Опперман поднял указательный палец, словно поправляющий ученика учитель.
— Я сказать Шиббю не надо наливать! Но он наливать ей крепкий виски. Но я сказать: хотя бы ликер! Хотя бы!
— Вы сами были пьяны?
— Я? О нет. Может быть, мало. Но Шиббю… О! — Опперман закрыл глаза и потряс головой.
— Оставался ли Шиббю наедине с Ливой? — продолжал свой допрос судья. Он вынул маленькую записную книжку.
— Да! Когда я телефонировать! Я повернуться спиной.
— Другими словами, вы были здесь все время, пока здесь находился Шиббю?
— Все время, да, — признал Опперман как бы с сожалением, продолжая обдумывать положение.
— Значит, Шиббю ушел, когда вам позвонили?
Опперман сплел пальцы и глубоко задумался:
— Да-да.
— И Лива ушла вместе с ним?
— Вместе с ним, да. — На этот раз Опперман не задумался. — Вместе с ним.
Судья записал.
— Значит, он говорит неправду, — бросил он пробный камень. — Я хочу сказать, Шиббю. Он говорит, что она осталась у вас.
— Когда я идти к моей жене? — в большом изумлении сказал Опперман. — Ее смертный ложе?..
— Но вы быстро вернулись к Ливе?
В глазах судьи мелькнул жестокий огонек, но он тут же погасил его и сказал доверительно:
— Ну что же, будем сидеть и играть в прятки, а, Опперман?
— Нет, вы правы! — сказал Опперман, ища взгляда судьи. — Я не могу ложь.

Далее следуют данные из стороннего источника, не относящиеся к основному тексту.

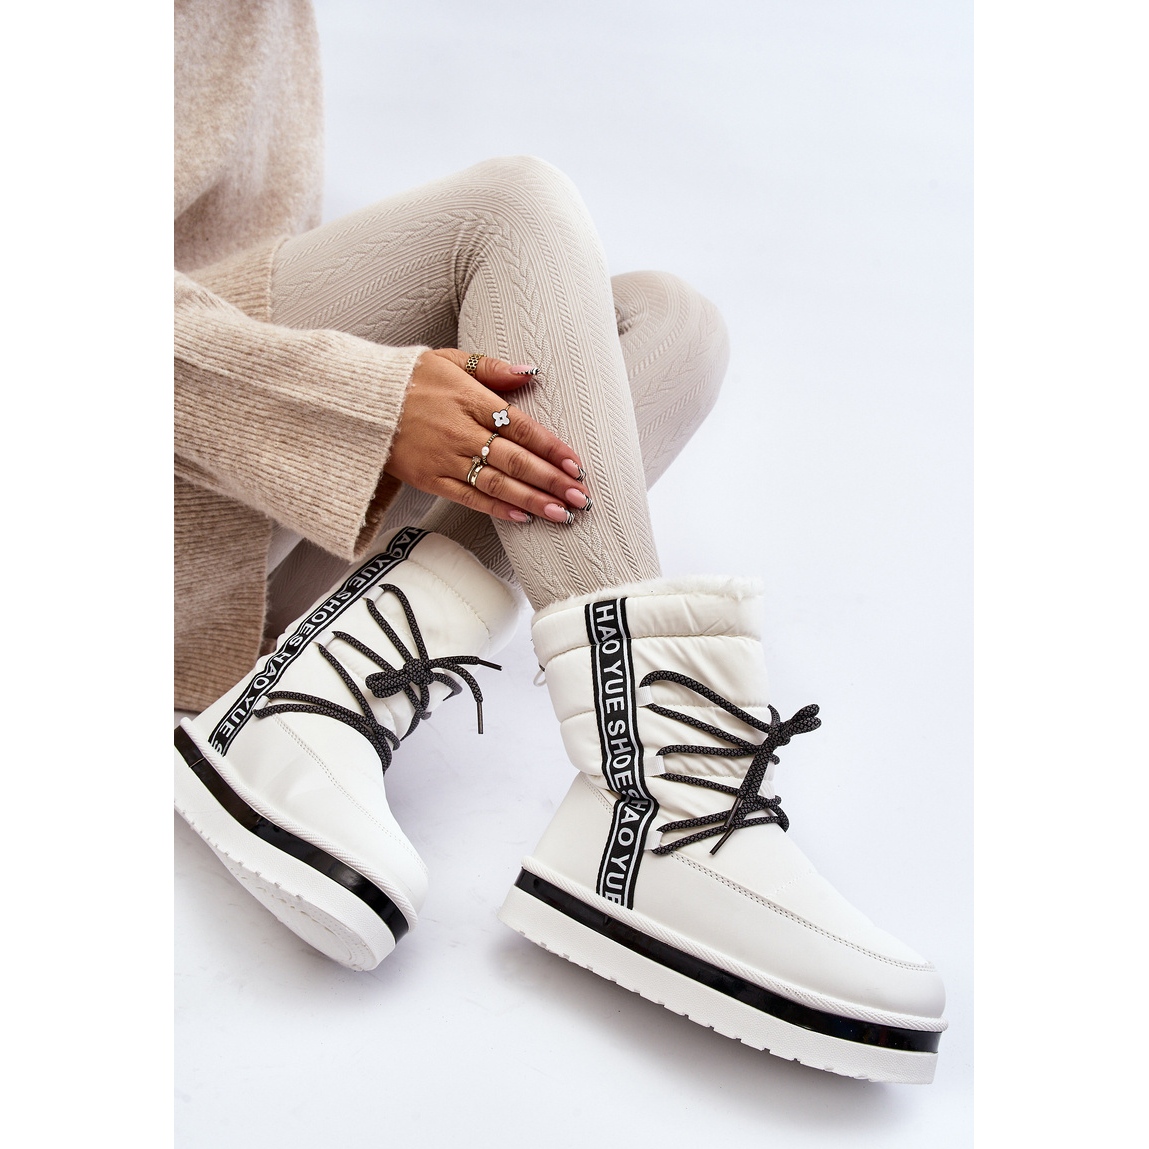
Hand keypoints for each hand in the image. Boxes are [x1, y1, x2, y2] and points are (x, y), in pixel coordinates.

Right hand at [385, 349, 589, 522]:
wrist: (358, 403)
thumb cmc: (408, 378)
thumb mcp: (449, 360)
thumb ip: (492, 368)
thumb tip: (530, 372)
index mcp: (471, 400)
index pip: (522, 427)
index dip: (551, 448)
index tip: (575, 464)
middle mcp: (461, 431)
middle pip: (516, 460)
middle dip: (552, 481)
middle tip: (581, 497)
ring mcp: (445, 458)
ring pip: (497, 484)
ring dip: (532, 500)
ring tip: (561, 513)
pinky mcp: (430, 479)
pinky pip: (469, 497)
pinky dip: (497, 509)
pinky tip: (522, 518)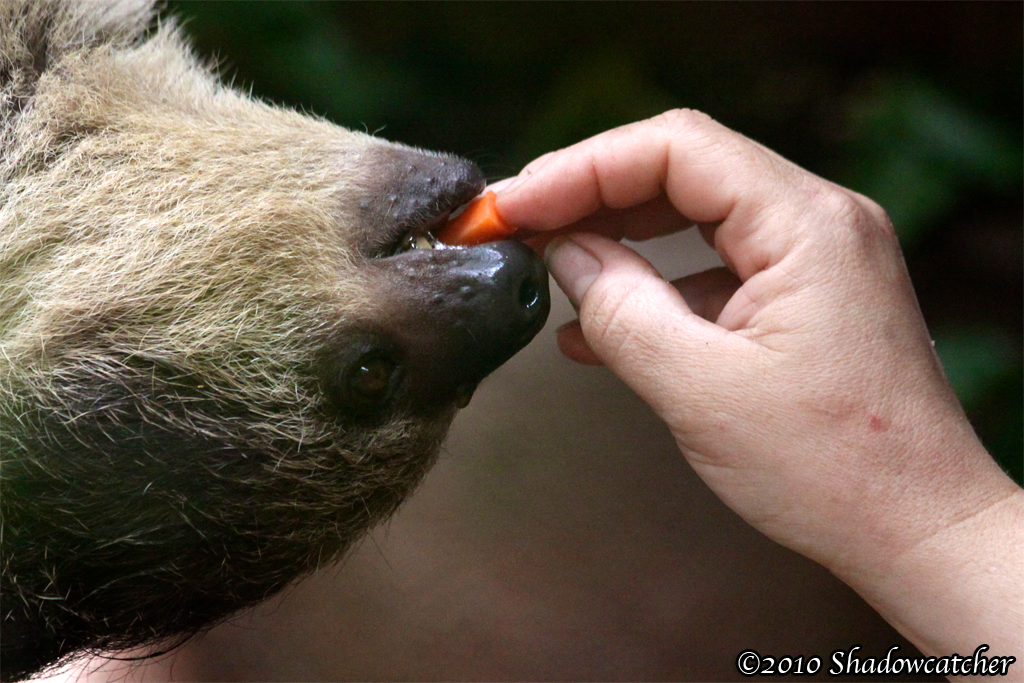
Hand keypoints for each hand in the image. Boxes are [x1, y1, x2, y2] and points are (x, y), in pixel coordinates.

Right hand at [496, 110, 1023, 665]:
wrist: (919, 529)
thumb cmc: (831, 469)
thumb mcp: (699, 388)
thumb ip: (620, 308)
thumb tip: (561, 253)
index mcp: (806, 224)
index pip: (674, 149)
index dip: (580, 169)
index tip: (515, 207)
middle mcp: (819, 221)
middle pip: (682, 169)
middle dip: (591, 194)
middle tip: (518, 224)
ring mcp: (816, 256)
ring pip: (694, 213)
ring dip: (616, 235)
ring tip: (546, 263)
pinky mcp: (806, 294)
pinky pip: (715, 264)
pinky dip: (654, 283)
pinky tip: (598, 323)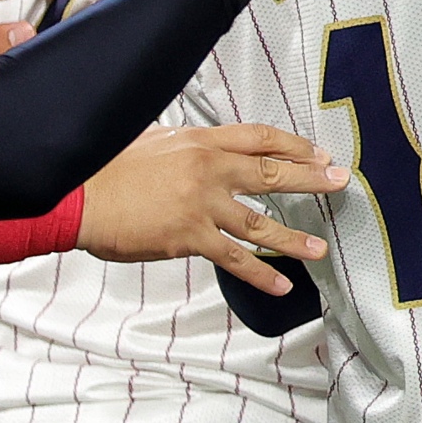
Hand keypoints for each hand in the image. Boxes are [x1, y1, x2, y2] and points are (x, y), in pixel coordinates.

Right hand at [78, 124, 346, 296]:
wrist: (79, 196)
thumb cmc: (109, 169)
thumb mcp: (157, 141)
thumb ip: (190, 146)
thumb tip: (208, 147)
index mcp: (203, 141)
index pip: (261, 138)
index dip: (294, 145)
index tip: (317, 153)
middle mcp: (210, 169)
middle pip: (273, 173)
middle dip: (312, 178)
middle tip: (341, 182)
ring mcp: (202, 205)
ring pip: (261, 222)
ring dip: (294, 238)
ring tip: (321, 247)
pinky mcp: (190, 237)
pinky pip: (234, 257)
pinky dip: (259, 273)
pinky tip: (281, 284)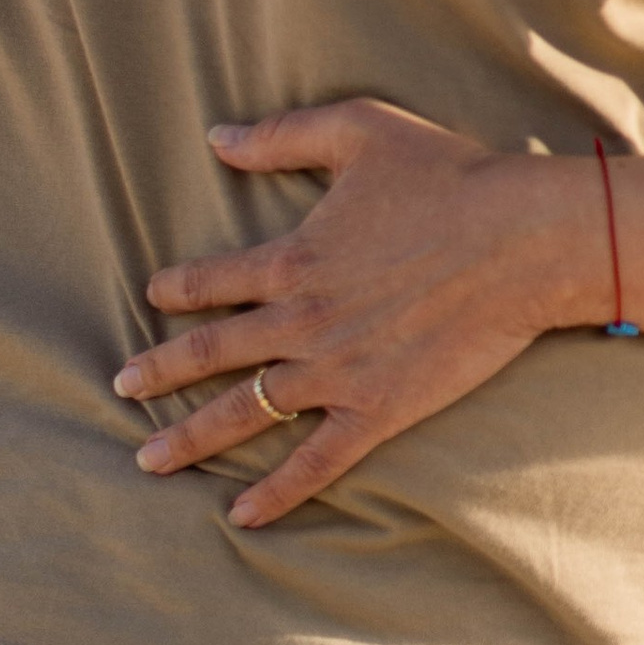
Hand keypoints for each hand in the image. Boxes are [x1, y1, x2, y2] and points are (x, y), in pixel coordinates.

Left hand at [114, 99, 608, 526]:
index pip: (212, 281)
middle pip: (209, 356)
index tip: (154, 296)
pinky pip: (313, 461)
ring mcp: (335, 373)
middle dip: (158, 372)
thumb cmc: (449, 177)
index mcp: (292, 260)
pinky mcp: (377, 410)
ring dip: (189, 438)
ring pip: (244, 412)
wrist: (521, 241)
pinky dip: (275, 490)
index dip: (178, 289)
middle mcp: (300, 322)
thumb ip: (283, 135)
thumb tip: (218, 137)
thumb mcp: (360, 131)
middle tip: (121, 386)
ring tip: (148, 458)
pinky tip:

О, я быть пьян, Йоаб Хансен. Я быть потрясен горе и страх. Я почти не знать, что я делал в тот вечер. Вы понимать?
— Нет, — сказал судья. — Но то, что вы сделали, Опперман, подлежит строгому наказанию. Вы можете получить за это восемь лет. Понимаете?
— За взрослый девушка? — прошептал Опперман и от изумления приподнялся на стуле.